**EXERCISES**
1 - Please list every kernel object file path that appears on a line of its own in the kernel patching post.
2 - Reproduce the part of the kernel patching post starting with "(The latter two" and going on through "serial ports)".

**TEXT SEGMENT**
==================================================

On the other hand, if nuking them from the kernel really toots your
whistle ...

>I would like to convince my machine to stop printing this message!
>
>Upon perusal of my /vmunix with my trusty `adb':
>
> _zsa_srint+0x70:                sethi   %hi(0xf80f7c00), %o1
> _zsa_srint+0x74:                or      %o1, 0x153, %o1          ! -0x7f082ad
> _zsa_srint+0x78:                and     %o2, 0x7f, %o2
> _zsa_srint+0x7c:                call    _log
>
> -0x7f082ad?s
> _zsops_async+0x2f:              zs%d: parity error ignored
>
>`strings' confirms that there is only one string of the above form in the
>kernel.

First, note that this is probably a SPARCstation kernel, since a 4/370
GENERIC kernel I just checked had the `call _log' instruction at
`zsa_srint+0x90'.

Secondly, the *second* call to log() in zsa_srint() is the one that emits 

	zs0: parity error went up

which is much less prevalent or commonplace than `parity error ignored',
but one might still wish to supress that as well.

Thus, the *first* *2* calls to log() in each of the following are what you
want to NOP:

	/sys/`arch -k`/OBJ/zs_asynch.o		zsa_srint()

	/sys/`arch -k`/OBJ/mcp_asynch.o		mcpa_srint()

There are also 2 calls to log() for these 2 messages in

	/sys/`arch -k`/OBJ/mti.o		mtiresponse()

(The latter two files/routines handle the cases for the ALM-2 and ALM-1,
respectively; the first - zsa_async.o/zsa_srint() - are for the CPU board
serial ports)

but determining which call to log() corresponds to the 2 desired messages
is a lot harder.  On the Sun-3, the first 2 calls to log() in
mtiresponse() are the calls for the `parity error ignored' and `parity
error went up'; alas, the Sun-4 compiler does something different with the
same code and thus the first 2 calls are not the same.  Hopefully not too
many of you are using an ALM-1 board on a Sun-4 these days (^:

>Looks to me like I should do:
>
>   # cp /vmunix /vmunix.save
>   # adb -w /vmunix
>   _zsa_srint+0x7c?W 0x1000000
>	...xxxxxx = 01000000...
>   _zsa_srint+0x7c?i
>   _zsa_srint+0x7c:     nop
>   ^D
>   # /etc/reboot

I would do instead (for just the simple `zs#: parity error ignored' case)

	# adb -w -k /vmunix /dev/mem
	_zsa_srint+0x7c?W 0x1000000
	    ...xxxxxx = 01000000...
	_zsa_srint+0x7c/W 0x1000000
	    ...xxxxxx = 01000000...
	^D
	# (no need to reboot)

To perma-fix this, you would need to modify the 3 kernel modules that I
mentioned above (along with the 2nd call to log() in each of the
aforementioned functions to kill the `xxx#: parity error went up' case as
well) for future 4.1 kernels.

	- Greg Earle	
	  Sun Microsystems, Inc. - JPL on-site Software Support
	  earle@poseur.JPL.NASA.GOV	(Direct)
	  earle@Sun.COM			(Indirect)

==================================================

**AVAILABLE DATA**
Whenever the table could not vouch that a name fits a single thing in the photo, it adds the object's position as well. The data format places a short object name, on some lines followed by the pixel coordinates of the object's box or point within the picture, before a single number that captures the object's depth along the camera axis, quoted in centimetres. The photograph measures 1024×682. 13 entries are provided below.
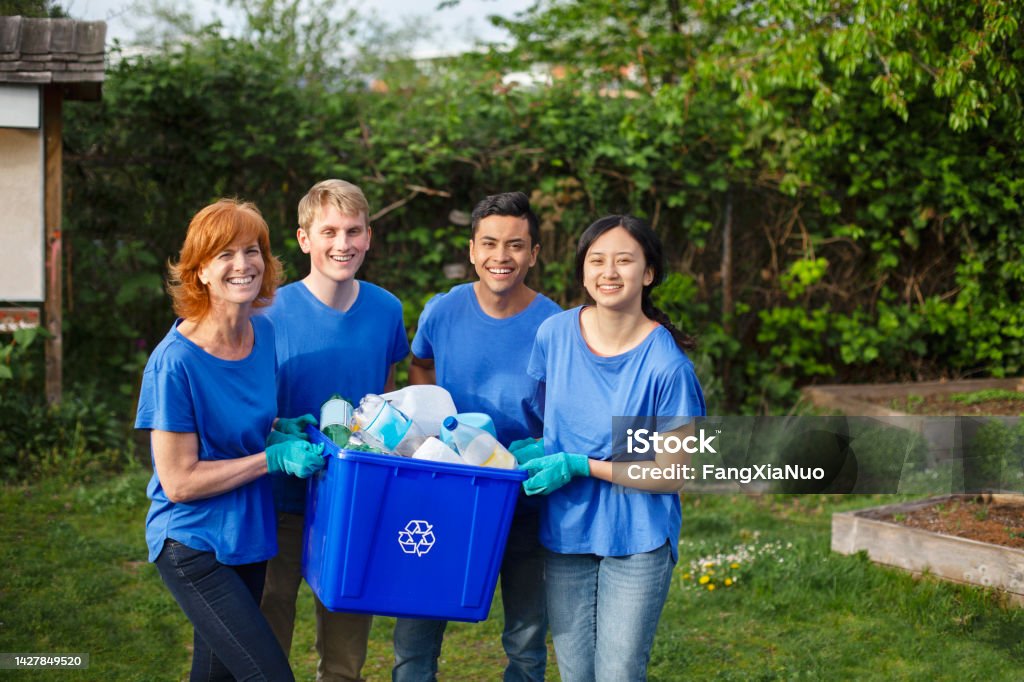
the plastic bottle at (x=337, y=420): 296
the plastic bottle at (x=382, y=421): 293
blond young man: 326
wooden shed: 709
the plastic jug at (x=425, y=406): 306
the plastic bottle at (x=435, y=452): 287
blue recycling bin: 278
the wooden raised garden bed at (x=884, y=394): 805
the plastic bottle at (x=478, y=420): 305
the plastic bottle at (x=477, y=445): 294
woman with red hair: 272
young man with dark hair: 330
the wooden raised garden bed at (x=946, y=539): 491
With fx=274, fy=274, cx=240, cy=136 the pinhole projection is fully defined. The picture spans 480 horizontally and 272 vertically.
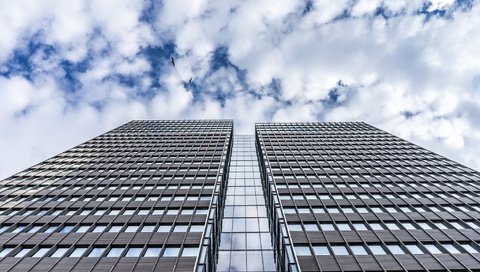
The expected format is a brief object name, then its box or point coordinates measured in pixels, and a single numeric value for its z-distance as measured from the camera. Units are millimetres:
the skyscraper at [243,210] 23344
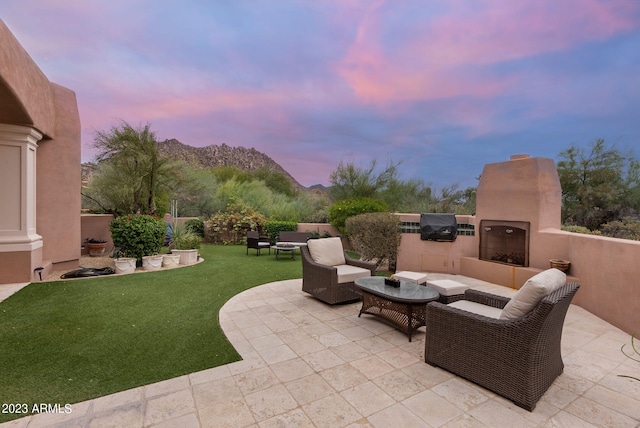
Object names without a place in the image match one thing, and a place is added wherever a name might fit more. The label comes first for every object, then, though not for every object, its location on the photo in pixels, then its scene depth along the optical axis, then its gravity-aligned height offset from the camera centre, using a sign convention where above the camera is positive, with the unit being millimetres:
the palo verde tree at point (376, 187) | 13211 +1129
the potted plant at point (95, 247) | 8281 -1203
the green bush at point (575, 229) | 7203 -397
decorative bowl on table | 3883 -990
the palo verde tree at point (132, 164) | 8617 +1342
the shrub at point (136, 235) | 6773 -679
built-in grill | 6949 -388
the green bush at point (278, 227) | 11688 -741
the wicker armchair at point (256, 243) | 9234 -1126
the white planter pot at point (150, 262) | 6863 -1335
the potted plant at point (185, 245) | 7666 -1070
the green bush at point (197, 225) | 12320 -754
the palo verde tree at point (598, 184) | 12703 +1403
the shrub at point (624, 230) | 7034 -443
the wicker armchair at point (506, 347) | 2141 -1124
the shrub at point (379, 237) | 7137 -672
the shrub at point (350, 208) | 10617 +70
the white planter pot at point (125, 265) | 6479 -1327
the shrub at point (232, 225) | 12195 -734
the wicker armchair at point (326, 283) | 4387 -1172
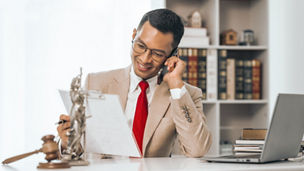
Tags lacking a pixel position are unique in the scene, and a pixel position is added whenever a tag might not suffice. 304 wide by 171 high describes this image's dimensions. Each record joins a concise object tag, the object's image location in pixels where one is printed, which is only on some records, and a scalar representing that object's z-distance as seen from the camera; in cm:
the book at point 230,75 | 323
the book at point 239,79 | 325
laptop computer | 134
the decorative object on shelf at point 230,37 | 329
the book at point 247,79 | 327
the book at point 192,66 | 313
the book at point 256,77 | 328
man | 180
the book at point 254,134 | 164
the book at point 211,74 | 317
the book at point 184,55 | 311
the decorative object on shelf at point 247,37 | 334
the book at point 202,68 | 316
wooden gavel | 127
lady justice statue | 133
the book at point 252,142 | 162
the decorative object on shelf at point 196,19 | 321
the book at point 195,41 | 313
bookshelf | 321
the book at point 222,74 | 320
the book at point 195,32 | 317
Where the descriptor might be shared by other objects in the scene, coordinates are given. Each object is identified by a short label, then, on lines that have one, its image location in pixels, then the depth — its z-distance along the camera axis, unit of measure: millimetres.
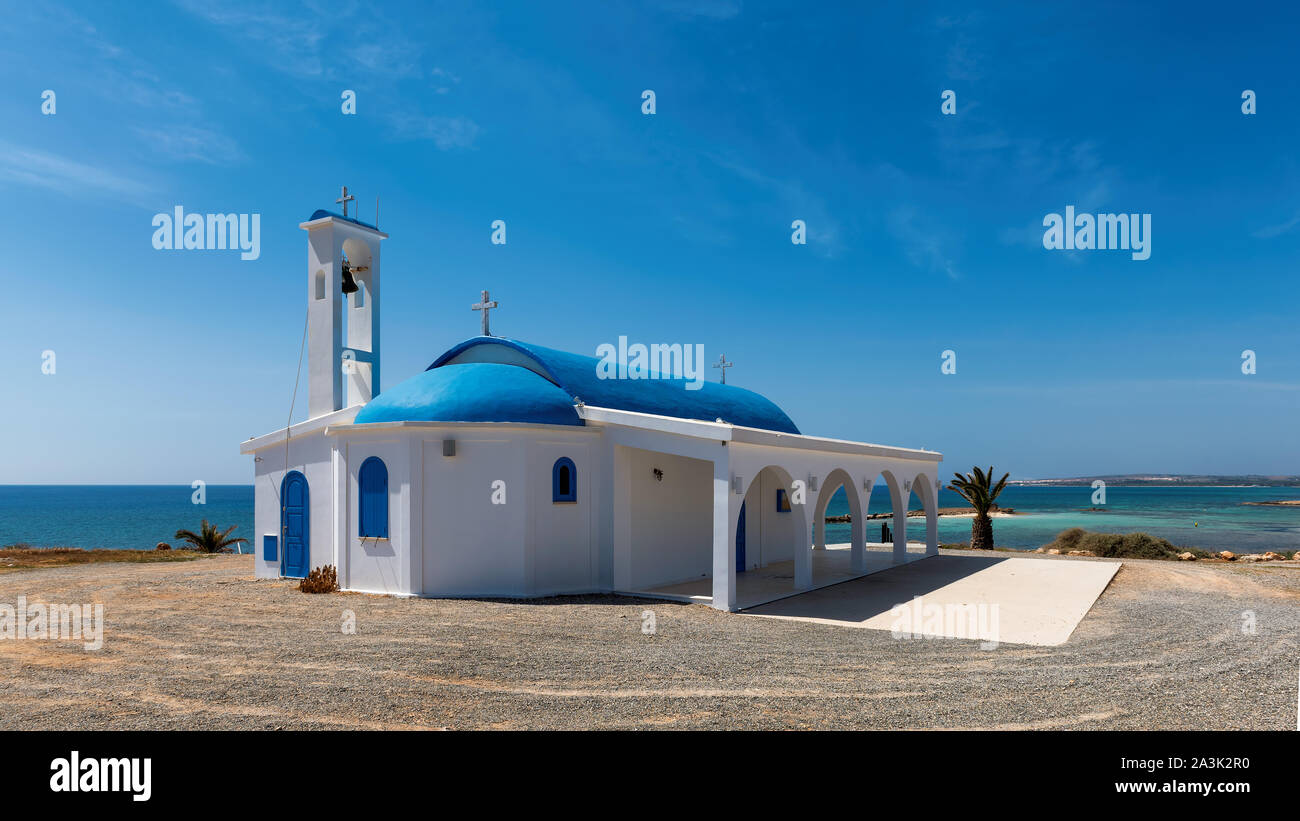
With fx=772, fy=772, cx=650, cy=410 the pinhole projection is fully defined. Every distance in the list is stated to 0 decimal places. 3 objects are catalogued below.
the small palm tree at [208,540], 27594
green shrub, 26062
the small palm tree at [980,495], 28188
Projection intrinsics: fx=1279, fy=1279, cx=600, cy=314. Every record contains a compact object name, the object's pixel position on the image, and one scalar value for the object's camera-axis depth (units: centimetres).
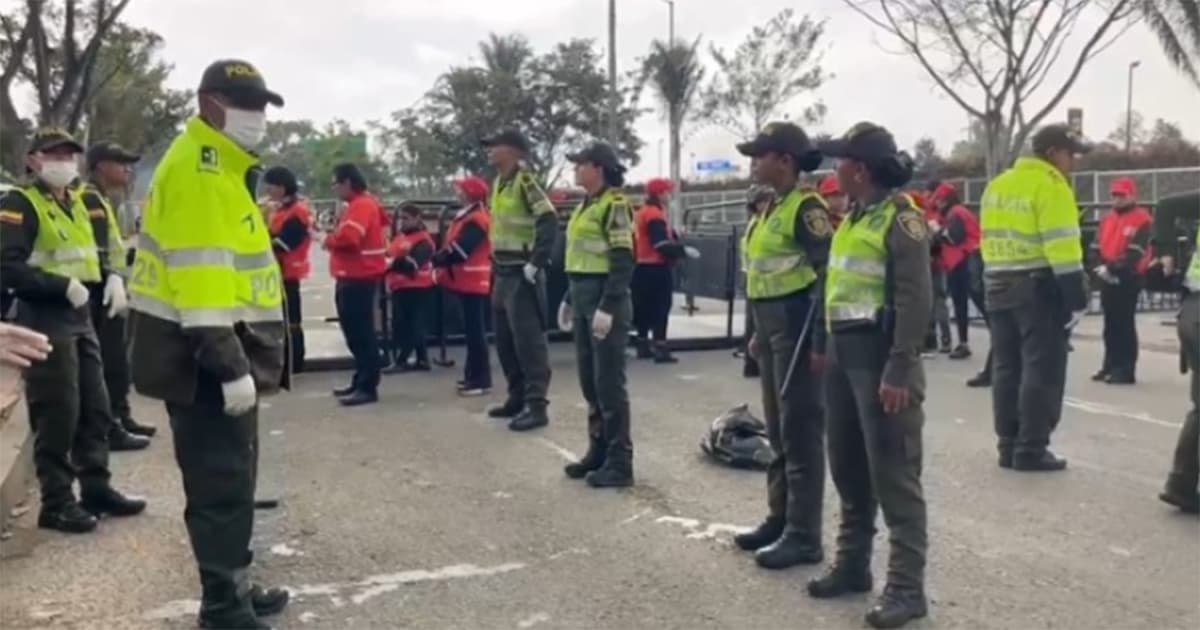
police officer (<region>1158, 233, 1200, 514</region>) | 643
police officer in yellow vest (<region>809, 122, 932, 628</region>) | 488
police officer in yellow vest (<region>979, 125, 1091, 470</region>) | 744
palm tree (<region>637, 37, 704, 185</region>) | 3941
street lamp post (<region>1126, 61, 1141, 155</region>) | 4538
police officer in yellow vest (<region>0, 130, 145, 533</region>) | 624
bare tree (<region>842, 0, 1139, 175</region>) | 2411
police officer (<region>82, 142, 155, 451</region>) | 775
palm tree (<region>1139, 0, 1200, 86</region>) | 2402
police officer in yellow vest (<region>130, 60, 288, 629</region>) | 451
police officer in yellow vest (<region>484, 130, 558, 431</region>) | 898
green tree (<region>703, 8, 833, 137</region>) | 3897
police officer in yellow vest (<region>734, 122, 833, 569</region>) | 559
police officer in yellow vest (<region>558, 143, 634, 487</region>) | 714
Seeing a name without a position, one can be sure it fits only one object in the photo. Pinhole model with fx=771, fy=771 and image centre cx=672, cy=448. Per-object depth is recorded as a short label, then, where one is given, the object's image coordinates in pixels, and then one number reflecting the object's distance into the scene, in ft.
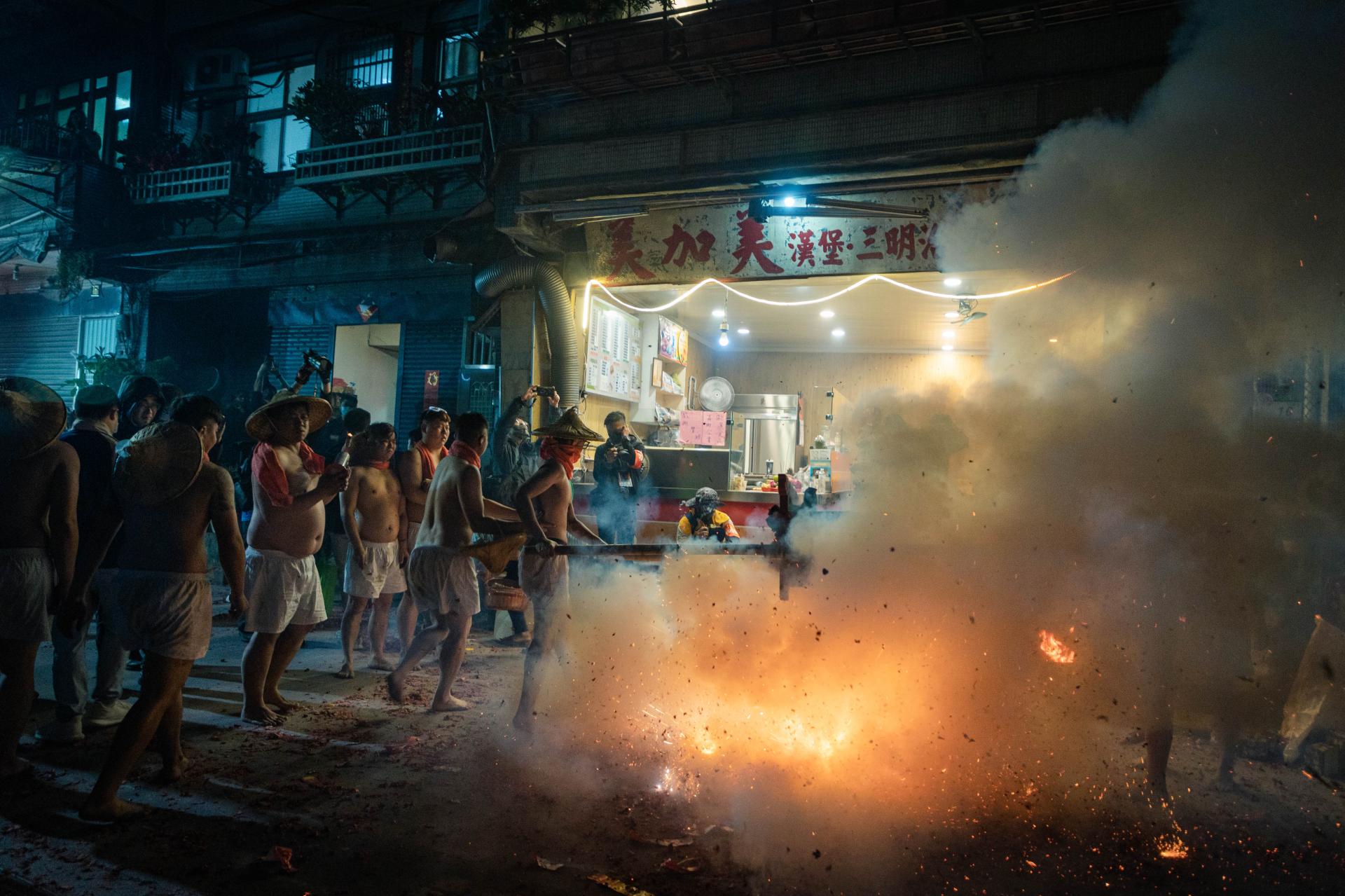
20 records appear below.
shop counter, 32.01
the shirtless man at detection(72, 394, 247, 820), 11.94
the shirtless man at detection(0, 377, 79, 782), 12.99
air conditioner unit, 49.01
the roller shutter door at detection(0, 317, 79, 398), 51.88
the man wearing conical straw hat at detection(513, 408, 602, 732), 16.87
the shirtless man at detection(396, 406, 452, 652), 22.17
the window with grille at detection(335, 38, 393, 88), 44.91
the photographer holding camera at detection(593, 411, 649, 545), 29.43
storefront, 29.55
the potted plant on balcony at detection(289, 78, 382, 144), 42.47
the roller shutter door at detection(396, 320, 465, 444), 41.55
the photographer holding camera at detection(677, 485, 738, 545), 27.27
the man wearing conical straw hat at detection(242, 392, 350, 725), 16.35
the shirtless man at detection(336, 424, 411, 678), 21.06
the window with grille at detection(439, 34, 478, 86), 42.06
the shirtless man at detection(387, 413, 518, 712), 17.65
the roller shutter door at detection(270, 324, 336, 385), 44.47
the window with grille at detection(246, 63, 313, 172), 47.47
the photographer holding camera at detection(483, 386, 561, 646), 27.86
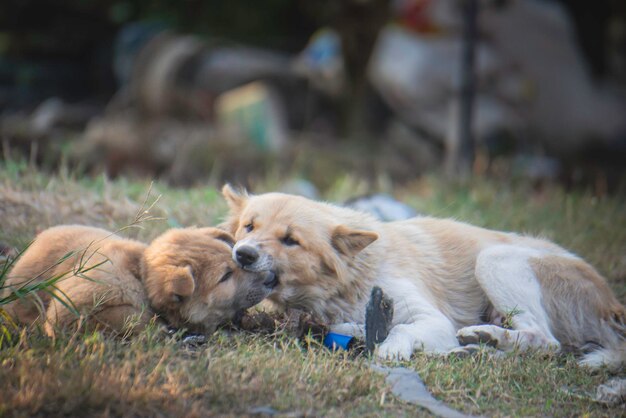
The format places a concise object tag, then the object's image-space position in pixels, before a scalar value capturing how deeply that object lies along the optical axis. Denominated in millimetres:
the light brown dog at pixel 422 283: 9875
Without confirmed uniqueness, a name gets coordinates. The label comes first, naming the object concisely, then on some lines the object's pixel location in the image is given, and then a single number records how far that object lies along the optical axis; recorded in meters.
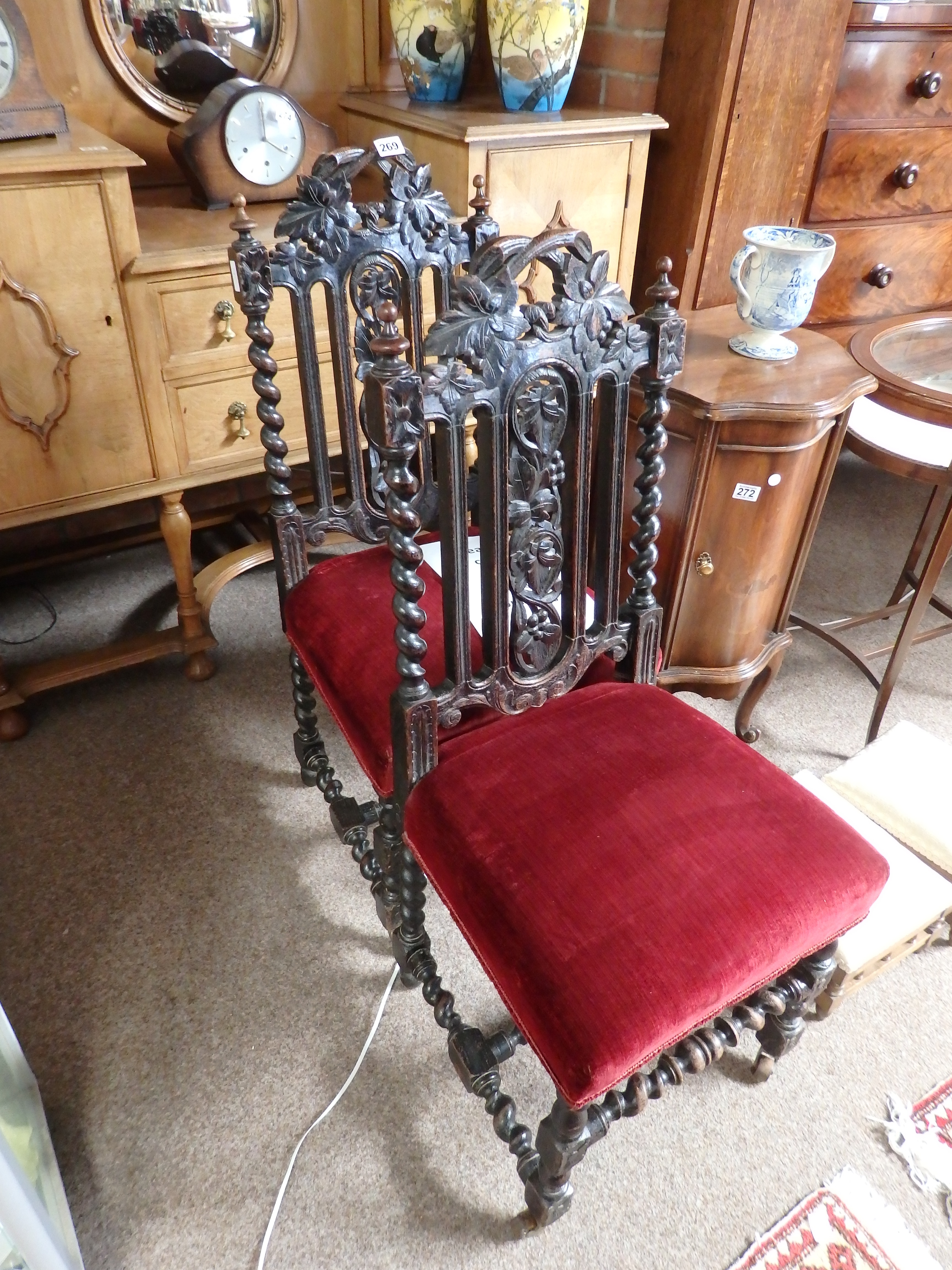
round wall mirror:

==================================================

**ANSWERS TO THE PROBLEMS**
1 -
/sys/`arch -k`/OBJ/zs_asynch.o
/sys/`arch -k`/OBJ/mcp_asynch.o
/sys/`arch -k`/OBJ/mti.o

2 -
(The latter two files/routines handle the cases for the ALM-2 and ALM-1,
respectively; the first - zsa_async.o/zsa_srint() - are for the CPU board
serial ports)